For one thing, the Christmas truce was not observed universally across the Western Front. According to the Imperial War Museum, the nature of trench warfare in 1914 was that each sector was quite distinct; if one sector of trenches was observing a truce, or vice versa, neighboring sectors may not have had a clue.
So although a truce was indeed observed in many sectors along the front in Belgium and France on Christmas Day 1914, this wasn’t true across the entire front line. Some soldiers — understandably — felt no desire to socialize with the enemy. In a few places, soldiers were ordered to fire on their unarmed counterparts.
But in other sectors, the young men who had days before been firing upon each other found that their enemy was surprisingly relatable.
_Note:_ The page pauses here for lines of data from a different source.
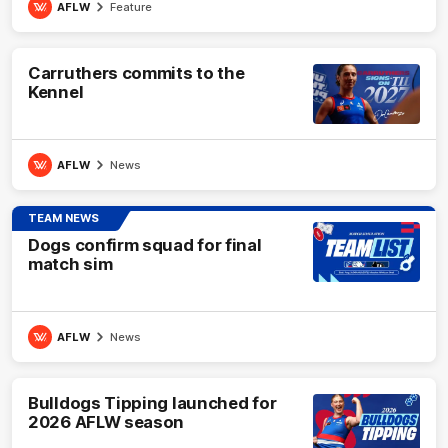
AFLW
Feature
Carruthers commits to the
Kennel
AFLW
News
TEAM NEWS
Dogs confirm squad for final
match sim
AFLW
News
Bulldogs Tipping launched for
2026 AFLW season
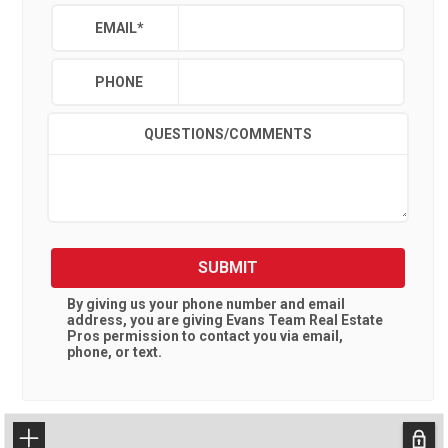
EMAIL
*
PHONE
QUESTIONS/COMMENTS
SUBMIT
By giving us your phone number and email
address, you are giving
Evans Team Real Estate
Pros
permission to contact you via email,
phone, or text.
+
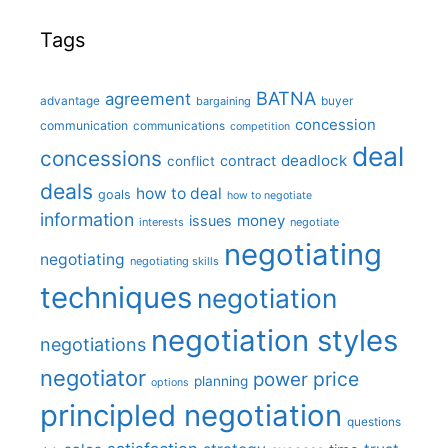
Tags
BATNA
agreement
advantage
bargaining
buyer
concession
communication
communications
competition
deal
concessions
deadlock
contract
conflict
deals
how to deal
goals
how to negotiate
information
money
issues
interests
negotiate
negotiating
negotiating
negotiating skills
techniques
negotiation
negotiation styles
negotiations
negotiator
price
power
planning
options
principled negotiation
questions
According to one account, the men on both sides of the trenches began singing carols on Christmas Eve — their hoarse voices, singing in their respective native tongues, carrying over the pockmarked ground. Then, according to the witness, a German soldier shouted across the 30-yard expanse: “Tomorrow, you no shoot, we no shoot.”
The next morning, after crossing into no man’s land, the young soldiers began exchanging chocolate, alcohol, and cigarettes. A soccer ball was produced, which led to a hearty, informal “kickabout.” After hours of socializing and enjoying each other’s company — and also burying and paying respects to their dead — the men from both sides returned to their trenches, unharmed.
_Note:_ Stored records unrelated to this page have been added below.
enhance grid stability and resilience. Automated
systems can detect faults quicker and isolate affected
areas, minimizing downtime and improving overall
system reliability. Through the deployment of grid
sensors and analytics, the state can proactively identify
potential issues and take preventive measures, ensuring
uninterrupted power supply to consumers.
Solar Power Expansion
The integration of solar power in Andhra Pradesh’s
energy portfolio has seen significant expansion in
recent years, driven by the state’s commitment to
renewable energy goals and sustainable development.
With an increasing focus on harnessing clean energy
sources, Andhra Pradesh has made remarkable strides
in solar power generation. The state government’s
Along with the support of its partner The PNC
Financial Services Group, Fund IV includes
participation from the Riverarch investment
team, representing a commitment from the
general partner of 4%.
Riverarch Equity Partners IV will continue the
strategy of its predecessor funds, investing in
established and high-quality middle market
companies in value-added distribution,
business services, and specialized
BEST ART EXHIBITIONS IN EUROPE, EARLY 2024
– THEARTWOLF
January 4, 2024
The Christmas truce didn’t come out of nowhere. The pope at the time, Benedict XV, had often decried the aggression and bloodshed of the war and had most recently called for peace in a letter a few weeks before Christmas 1914. (He also reportedly asked, in explicit terms, for a Christmas truce, though the primary source for this request proved difficult to find.) Though ignored by the leaders of the armies — and perhaps unknown to many of the soldiers — by divine providence, the truce for which Benedict pleaded ultimately came to pass.